Tout au long de l'été, les fonds d'investissement américains – dont le Quantum Fund, dirigé par George Soros – prenaient des positions à la baisse sur les Bourses locales, le plongeon des marchés d'actions s'accompagnant de nouvelles dépréciations des monnaies vis-à-vis du dollar. Contraint à la dévaluation, le gouvernement thaïlandais annonçait début août le détail d'un plan de sauvetage négocié avec le Fonds monétaire international (FMI), en contrepartie d'une ligne de crédit de 15 milliards de dollars (95 milliards de francs). Afin de défendre leurs devises, les banques centrales de l'ASEAN décidaient de relever leurs taux, au risque de provoquer un fort ralentissement de l'activité économique et, par contrecoup, de faire fuir définitivement les investisseurs étrangers, qualifiés un peu rapidement de « vils spéculateurs ».

La remise en cause d'un modèle de développement ?

Si ces derniers ont leur part de responsabilité dans le déclenchement de la crise, celle-ci plonge ses racines dans des déséquilibres plus profonds.

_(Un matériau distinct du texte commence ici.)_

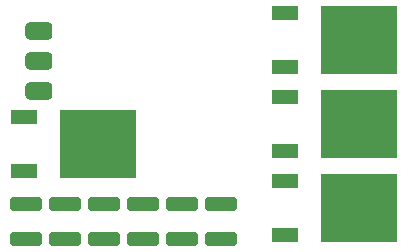
<source format=gbr>
%TF.GenerationSoftware,KiCad,Pcbnew,(6.0.5)*%
%TF.CreationDate,2023-01-29T08:36:09+08:00*%
%TF.ProjectId,Brushless_ESC_STC_V2,42727573-686c-4657-9373-5f4553435f53,rev?*%
%TF.SameCoordinates,Original*%
%TF.FileFunction,Soldermask,Bot*%
%TF.FilePolarity,Negative*%
%FSLAX46Y46*%
G04 Gerber Fmt 4.6, Leading zero omitted, Abs format (unit mm)*
G04 Created by KiCad (PCBNEW (6.0.5)) date 2023-01-29 08:36:09*
%MOMM*%
%LPD*%
G01*
G04 APERTURE LIST*
G04 Aperture macros list*
%AMRoundRect*
0 Rectangle with rounded corners*
0 $1 Rounding radius*
0 $2 $3 $4 $5 $6 $7 $8 $9 X,Y pos of 4 corners*
0 Add a 4 corners polygon primitive as box body*
4,1,4,$2,$3,$4,$5,$6,$7,$8,$9,$2,$3,0*
0 Add four circle primitives for the rounded corners*
1,1,$1+$1,$2,$3*
1,1,$1+$1,$4,$5*
1,1,$1+$1,$6,$7*
1,1,$1+$1,$8,$9*
0 Add four rect primitives between the rounded corners*
20,1,$1+$1,$2,$3,$4,$5,0*
20,1,$1+$1,$4,$5,$6,$7,0*
20,1,$1+$1,$6,$7,$8,$9,0*
20,1,$1+$1,$8,$9,$2,$3,0*%
G04 Aperture macros list end*
%ADD10R,2.200000X1.200000*%
%ADD11R,6.400000X5.800000*%
%ADD12RoundRect,0.250000X1.100000X-0.325000X1.100000X0.325000X-1.100000X0.325000X-1.100000X-0.325000X0*%
%ADD13RoundRect,0.381000X0.762000X0.381000X-0.762000X0.381000X-0.762000X-0.381000X0.762000X-0.381000X0*%
G04 APERTURE END LIST*
D10*
%TO.C,U2*%
X80636000Y-126359000D03*
D11*
X86936000Y-124079000D03*
D10*
X80636000Y-121799000D03*
%TD*%
D12*
%TO.C,C6*%
X90678000Y-132158000D03*
X90678000Y-129208000D03*
%TD*%
%TO.C,C11*%
X80772000Y-132158000D03*
X80772000Y-129208000D03*
%TD*%
D11*
%TO.C,Q5*%
X109034000Y-115316000D03*
D10*
X102734000Y-117596000D03*
X102734000Y-113036000D03*
%TD*%
D12*
%TO.C,C5*%
X93980000Y-132158000D03*
X93980000Y-129208000D03*
%TD*%
%TO.C,C4*%
X97282000Y-132158000D03*
X97282000Y-129208000D03*
%TD*%
D13*
%TO.C,J1*%
X81915000Y-119634000D03*
%TD*%
D11*
%TO.C,Q9*%
X109034000Y-129540000D03*
D10*
X102734000Y-131820000D03*
X102734000Y-127260000D03*
%TD*%
D13*
%TO.C,J2*%
X81915000Y-114554000D03*
%TD*%
%TO.C,J3*%
X81915000Y-117094000D03*
%TD*%
D11*
%TO.C,Q7*%
X109034000Y-122428000D03*
D10*
X102734000Y-124708000D03*
X102734000Y-120148000D03*
%TD*%
D12*
%TO.C,C9*%
X84074000Y-132158000D03*
X84074000Y-129208000D03*
%TD*%
%TO.C,C7*%
X87376000Y-132158000D03*
X87376000Y-129208000D03*
%TD*%
M02*

</source>
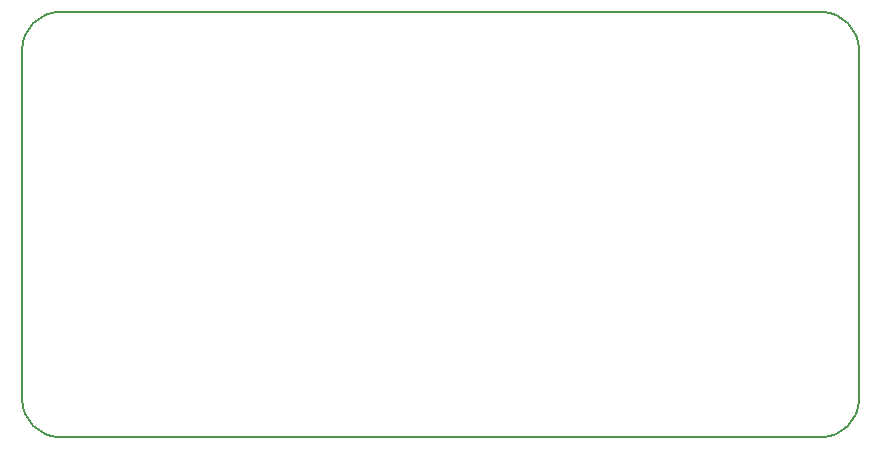
<source format=gbr>
%TF.GenerationSoftware,KiCad,Pcbnew,6.0.0-rc1-unknown-4a57541~66~ubuntu18.04.1*%
%TF.CreationDate,2018-09-13T10:12:08-06:00*%
%TF.ProjectId,thelio-io-sas,7468656C696F2D696F2D7361732E6B69,rev?*%
%TF.SameCoordinates,Original*%
%TF.FileFunction,Paste,Bot*%
%TF.FilePolarity,Positive*%
%FSLAX46Y46*%
G04 Gerber Fmt 4.6, Leading zero omitted, Abs format (unit mm)*
G04 Created by KiCad (PCBNEW 6.0.0-rc1-unknown-4a57541~66~ubuntu18.04.1) date Thu Sep 13 10:12:08 2018*
%MOMM*%
%LPD*%
G01*
G04 APERTURE LIST*
%ADD10C,0.200000*%
%ADD11C,0.150000*%
G04 APERTURE END LIST*
D10*
X0Y-32800000D02*
X0Y-3200000D01*
X70850000Y-3200000D02*
X70850000Y-32800000D01*
X0Y-3200000D02*
G75*
G02X3200000Y0I3200000J0D01*
G01*
X67650000Y0D02*
G75*
G02X70850000Y-3200000I0J-3200000D01*
G01*
X3200000Y0D02*
X67650000Y0D01*
X67650000Y-36000000D02*
X3200000Y-36000000D01*
D11*
X70850000Y-32800000D02*
G75*
G02X67650000Y-36000000I-3200000J0D01*
G01*
D10*
X3200000Y-36000000D02*
G75*
G02X0Y-32800000I0J3200000D01*
G01*
M02*

</source>
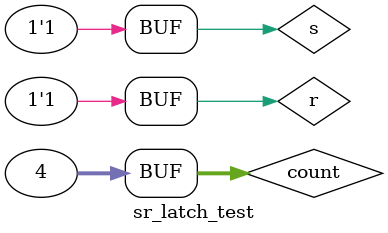
<source format=v>
module sr_latch_test; 
reg s, r; 
wire q, qbar; 
sr_latch gate(q, qbar, s, r); 
integer count; 
initial begin 
for (count = 0; count < 4; count = count + 1) begin 
{s, r} = count; 
#10; 
end 
end 
endmodule 

</source>
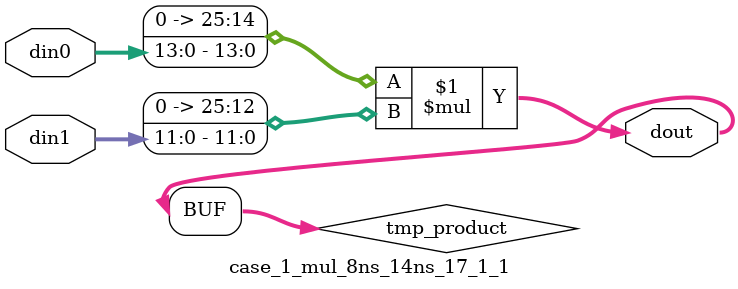
<source format=v>

`timescale 1 ns / 1 ps

 (* use_dsp = "no" *)  module case_1_mul_8ns_14ns_17_1_1(din0, din1, dout);
parameter ID = 1;
parameter NUM_STAGE = 0;
parameter din0_WIDTH = 14;
parameter din1_WIDTH = 12;
parameter dout_WIDTH = 26;

input [din0_WIDTH - 1 : 0] din0; 
input [din1_WIDTH - 1 : 0] din1; 
output [dout_WIDTH - 1 : 0] dout;

wire signed [dout_WIDTH - 1 : 0] tmp_product;
























assign tmp_product = $signed({1'b0, din0}) * $signed({1'b0, din1});











assign dout = tmp_product;





















endmodule

</source>
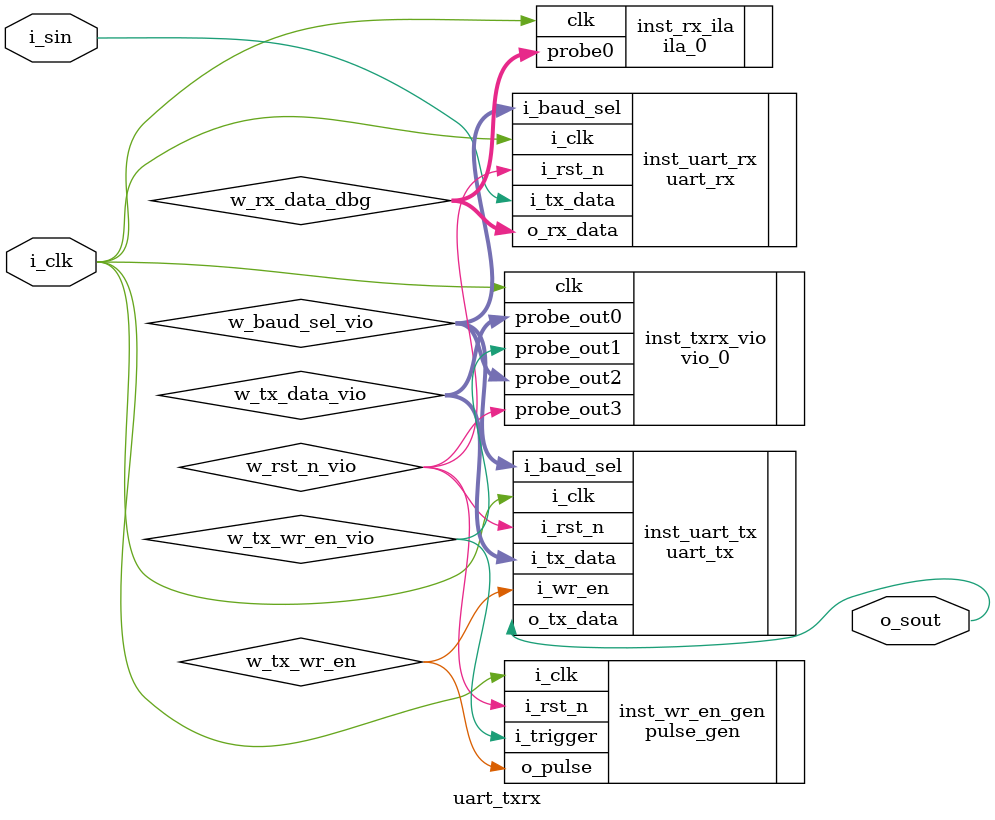
<source format=v>
`timescale 1ns / 1ps


module uart_txrx #
    (
        parameter p_DATA_WIDTH     = 8,
        parameter p_BAUD_CTR_WIDTH = 16,
        parameter p_BAUD_SEL_WIDTH = 3,

        // Baud counter rollover n = (baud_period/clk_period)
        parameter p_BAUD_4800      = 26042,
        parameter p_BAUD_9600      = 13021,
        parameter p_BAUD_19200     = 6511,
        parameter p_BAUD_57600     = 2171,
        parameter p_BAUD_115200    = 1086
    )
    (
        input  wire                        i_clk,

        input  wire                        i_sin,
        output wire                        o_sout
    );

        // Debug monitoring
        wire [p_BAUD_SEL_WIDTH-1:0] w_baud_sel_vio;
        wire [p_DATA_WIDTH-1:0]     w_tx_data_vio;
        wire                        w_tx_wr_en_vio;
        wire                        w_rst_n_vio;
        wire                        w_tx_wr_en;
        wire                        w_tx_running_dbg;
        wire                        w_tx_done_dbg;
        wire                        w_rx_running_dbg;
        wire                        w_rx_done_dbg;
        (* MARK_DEBUG = "TRUE" *)   wire [p_DATA_WIDTH-1:0]     w_rx_data_dbg;

        uart_tx #
            (
                .p_DATA_WIDTH      (p_DATA_WIDTH),
                .p_BAUD_CTR_WIDTH  (p_BAUD_CTR_WIDTH),
                .p_BAUD_SEL_WIDTH  (p_BAUD_SEL_WIDTH),

                // Baud counter rollover n = (baud_period/clk_period)
                .p_BAUD_4800       (p_BAUD_4800),
                .p_BAUD_9600       (p_BAUD_9600),
                .p_BAUD_19200      (p_BAUD_19200),
                .p_BAUD_57600      (p_BAUD_57600),
                .p_BAUD_115200     (p_BAUD_115200)
            )
        inst_uart_tx 
            (
                .i_clk             (i_clk),
                .i_rst_n           (w_rst_n_vio),

                // Driven by VIO for testing
                .i_baud_sel        (w_baud_sel_vio),
                .i_tx_data         (w_tx_data_vio),

                .i_wr_en           (w_tx_wr_en),

                // Monitored by ILA for testing
                .o_tx_data         (o_sout)
                // .o_tx_running      (w_tx_running_dbg),
                // .o_tx_done         (w_tx_done_dbg)
            );

        uart_rx # 
            (
                .p_DATA_WIDTH      (p_DATA_WIDTH),
                .p_BAUD_CTR_WIDTH  (p_BAUD_CTR_WIDTH),
                .p_BAUD_SEL_WIDTH  (p_BAUD_SEL_WIDTH),

                // Baud counter rollover n = (baud_period/clk_period)
                .p_BAUD_4800       (p_BAUD_4800),
                .p_BAUD_9600       (p_BAUD_9600),
                .p_BAUD_19200      (p_BAUD_19200),
                .p_BAUD_57600      (p_BAUD_57600),
                .p_BAUD_115200     (p_BAUD_115200)
            )
        inst_uart_rx 
            (
                .i_clk             (i_clk),
                .i_rst_n           (w_rst_n_vio),

                // Driven by VIO for testing
                .i_baud_sel        (w_baud_sel_vio),


                // Monitored by ILA for testing
                .i_tx_data         (i_sin),
                .o_rx_data         (w_rx_data_dbg)
                // .o_rx_running      (w_rx_running_dbg),
                // .o_rx_done         (w_rx_done_dbg)
            );

        pulse_gen inst_wr_en_gen
            (
                .i_clk             (i_clk), 
                .i_rst_n           (w_rst_n_vio), 
                
                .i_trigger         (w_tx_wr_en_vio),  
                .o_pulse           (w_tx_wr_en)  
            );

        // Debug monitoring and test control
        ila_0 inst_rx_ila 
            (
            	.clk               (i_clk),          // input wire clk
            	.probe0            (w_rx_data_dbg)   // input wire [7:0] probe0
            );

        vio_0 inst_txrx_vio 
            (
                .clk               (i_clk),          // input wire clk
                .probe_out0        (w_tx_data_vio),  // output wire [7 : 0] probe_out0
                .probe_out1        (w_tx_wr_en_vio), // output wire [0 : 0] probe_out1
                .probe_out2        (w_baud_sel_vio), // output wire [2 : 0] probe_out2
                .probe_out3        (w_rst_n_vio)
            );

endmodule

</source>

En effet, les pays émergents d'Asie du Sud-Est ont subi de plein fouet le retournement d'un cycle jadis vertueux, basé sur un niveau d'exportations élevé, un système de changes arrimé à un dollar bon marché et un appareil de production largement financé par des capitaux étrangers. Désormais, « tigres » et « dragons » sont confrontés à une concurrence agressive sur leurs exportations (chaussure, textile, électronique), notamment de la part de la Chine. Affaiblis par d'énormes déséquilibres de leurs balances des paiements, ils ont dû, en outre, laisser flotter leurs monnaies vis-à-vis d'un dollar qui ne cessait de s'apprécier depuis le début de l'année. Or, le niveau élevé des importations dans leurs propres exportations interdisait tout effet bénéfique d'une dépréciation monétaire sur leur balance commerciale. L'importance des capitaux à court terme dans le financement de leurs économies les conduisait par ailleurs à de dangereux surinvestissements, formant des bulles spéculatives qui ne demandent qu'à éclater, notamment dans l'immobilier. Si les investisseurs étrangers décidaient d'accélérer leur fuite, la correction à venir en 1998 risquerait alors d'être rude.

J.-F. P.

Soros mis en cause

George Soros a-t-il profité de la puissance financière du Quantum Fund pour faire du lobbying politique ? Le Premier ministre malais Mohamad Mahatir n'hésitait pas à accuser le financier américain d'être à l'origine de la tempête sur les monnaies du Sud-Est asiatique. Soros, qui a engrangé 1 milliard de dollars en 1992 en spéculant contre la livre, aurait mal accepté que la très répressive Birmanie adhère à l'ASEAN (Association des nations du Sud-Est asiatique. Elle regroupe Brunei, l'Indonésie, la Malaisie, les Philippines, Singapour, la Thaïlande, le Viêt Nam. Elle vient d'accueillir en son sein le Laos et la Birmanie).